We managed to set off fairly early. The road was bitumen for a short stretch before turning into gravel alternating with sand. In parts the road is very corrugated and I was glad that we had reduced tyre pressure. This gives way to sandy stretches that I wouldn’t have liked to travel on in a conventional vehicle. But the majority of the road was good dirt road allowing to travel around 60km/h most of the time.
We arrived at Fords Bridge and stopped in front of the pub, not for a beer, too early for that. The pub was built in 1913 from mud bricks and is meant to be the only pub in Australia still standing that was built with mud bricks. As Lesley left the car she shouted ‘The caravan door is open!’. Indeed the outer door to the caravan was wide open only the fly screen was still shut. Fortunately no damage – it probably just didn’t shut properly due to a bit of foam we inserted between the two doors to keep the dust out. Of course that piece of foam was lost, easily replaced by a spare one we carry.
Some 60km later we reached Yantabulla, a ghost town with nobody living in the town anymore. It once had 9 houses, a pub, school, a police station as well as a cordial factory. Today there is a phone booth and that’s about it.
It looks like the town was deserted in a hurry – old cars,
Apparently it is part of a protective fence keeping dingoes from entering NSW from Qld.
There was an old fashioned bell we rang to get attention.

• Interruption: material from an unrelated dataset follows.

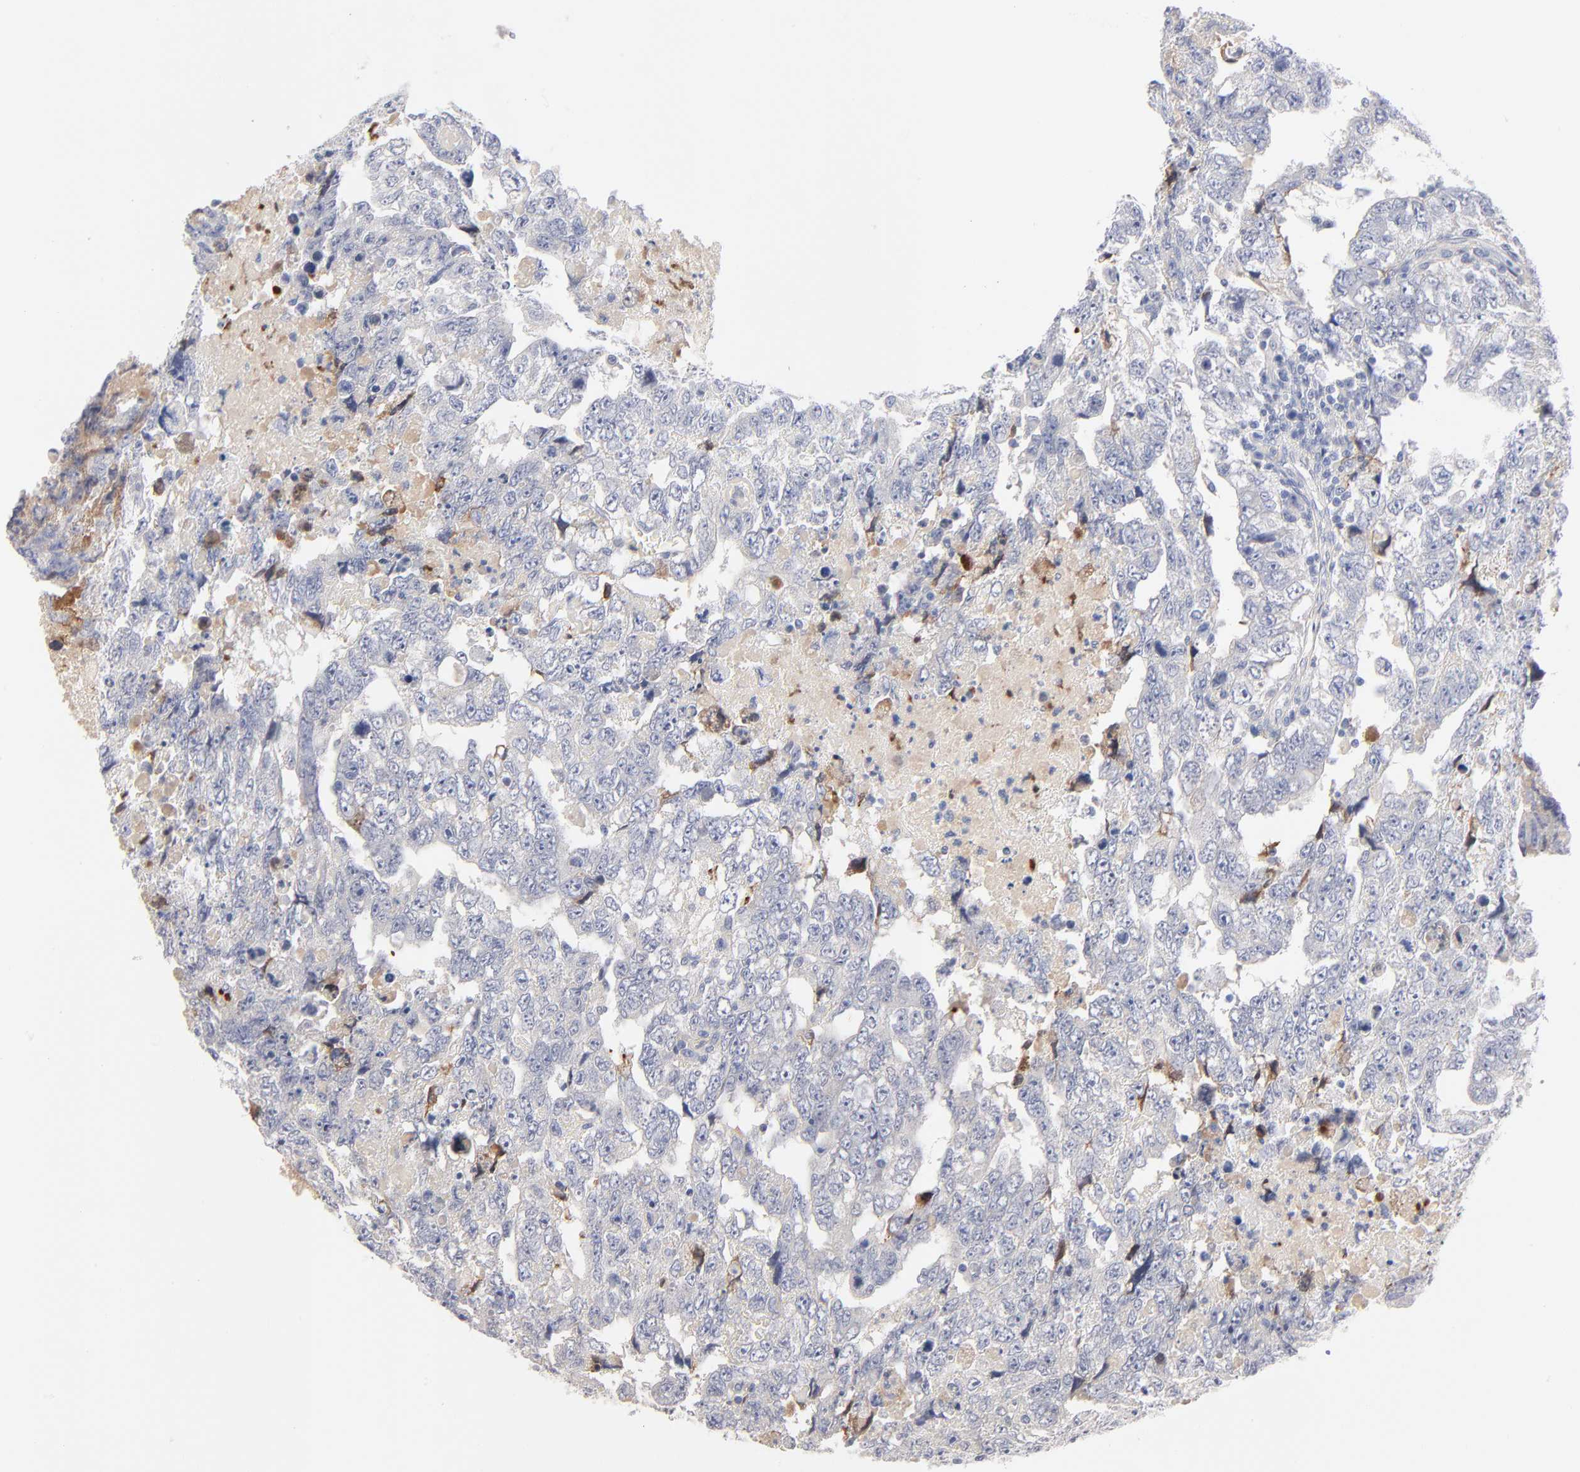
{"staining": {"intensity": "negative", "quantity": "none", "location": "none"}, "tissue": "testis cancer", "cell_type": "Tumor cells", "image_type": "cancer", "snomed": [{"axis": "morphology", "description": "Carcinoma, Embryonal, NOS"}, {"axis": "topography", "description": "Testis"}], "caption": "High power microscopy micrograph of an IHC photomicrograph of testis embryonal carcinoma, revealing no significant positivity in tumor cells.", "gene": "F12", "patient": {"sex": "male", "age": 36}}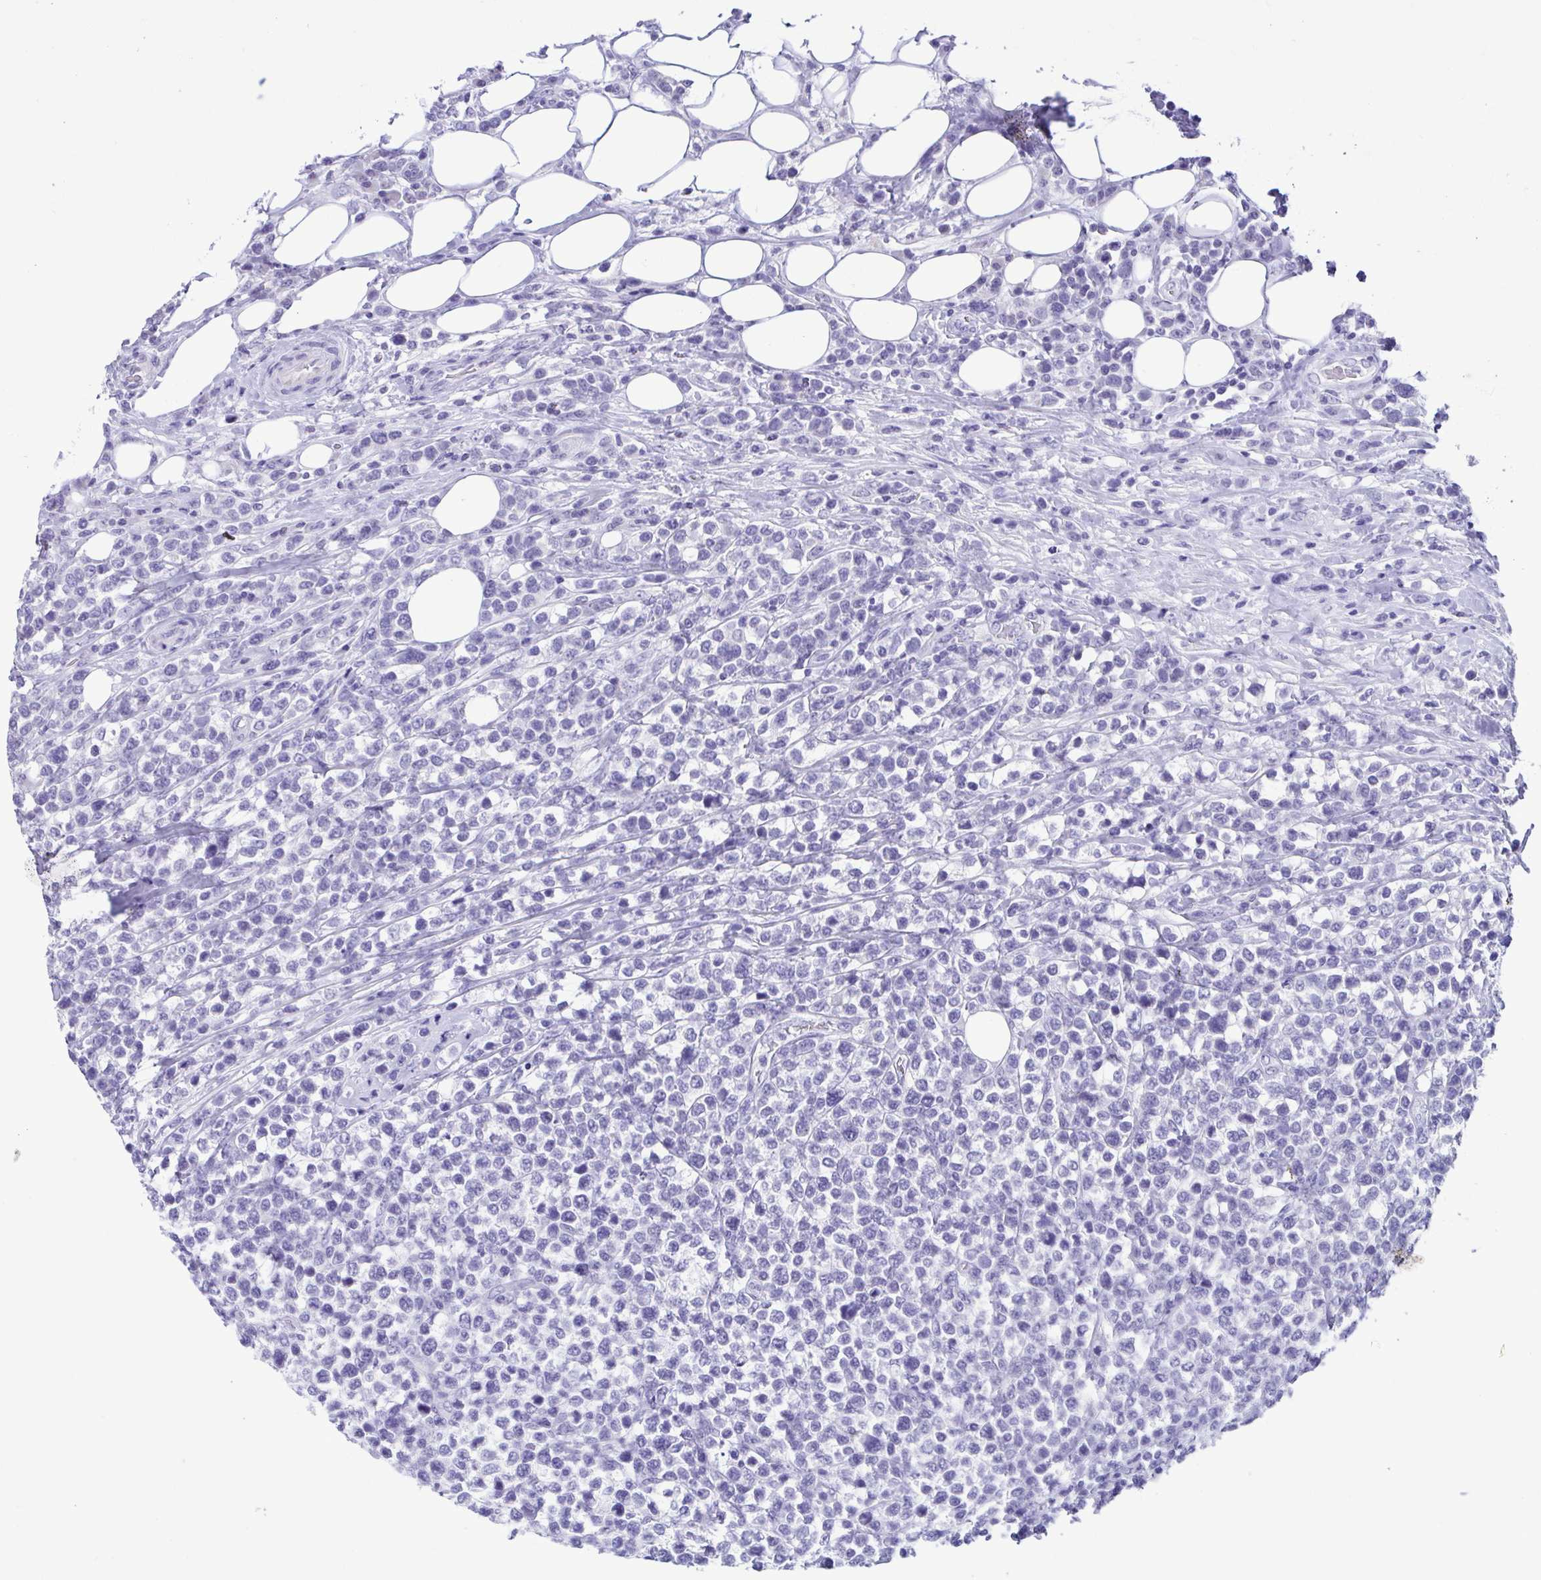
{"staining": {"intensity": "negative", "quantity": "none", "location": "none"}, "tissue": "lymphoma", "cell_type": "Tumor cells", "image_type": "cancer", "snomed": [{"axis": "morphology", "description": "Malignant lymphoma, non-Hodgkin's type, High grade"}, {"axis": "topography", "description": "Soft tissue"}], "caption": "A histopathology image of high-grade malignant lymphoma, non-Hodgkin's type stained for a protein reveals no brown staining in tumor cells.", "gene": "CBY2", "patient": {"sex": "female", "age": 56}}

After a few minutes we were welcomed at the Pub and served two Cascade Premium Lights, a beer we have been re-introduced to and that we quite enjoy. We talked with the lady for some time. When was the Pub built? “It is very old”, she said. According to the brochure it was built in 1873. Apparently the Pub owner also has the mail run and, from what I gather, this is what keeps it going. Not much support from the farmers in the area, farming isn’t very profitable these days. The farmers even are herding wild goats to make ends meet. “And what is it with the money stuck to the ceiling?” Lesley asks. Apparently it is money raised for the Royal Flying Doctor Service, a very worthwhile cause. You wrap a note with a thumbnail and two 20cent pieces and heave the parcel towards the ceiling and if luck has it, the thumbnail will nail the note to the ceiling and the coins will drop down. Lesley gave it a couple of tries without any success. A much easier option is to donate the money straight into a collection tin, shaped like a cow. The last contribution to the RFDS raised in the Pub was more than $16000. Not bad for such a small place.
We started to set up camp when the ranger arrived and collected the fees for the two nights we intended to stay. In a nice way she pointed out that most people stay down at the river. She could have said ‘what a stupid place to stay when there is a beautiful river close by’ but she was quite diplomatic about it. We went for a walk and soon found a spot to set up camp, close to the river.
Once we were set up, we didn’t do much. Just enjoyed the quiet of the place only interrupted by birdsong. Dinner was a ready made meal just needing heating. After the long day of travelling that was an easy alternative to cooking anything. Surprisingly it was quite good – meatballs in tomato sauce.
Surprisingly this site is not mentioned in the CAW6 book. It certainly is an alternative to the caravan park in Hungerford if you like free camping. ($5.35 pp/night)
At dusk we notice a fast moving animal on the other side of the river. What can move so fast? A fox? It didn’t look like a fox. A kangaroo? It was not hopping. We still don’t know. All we know is what it isn’t. It certainly wasn’t a goat either, although we saw plenty of them. The kids are quite cute.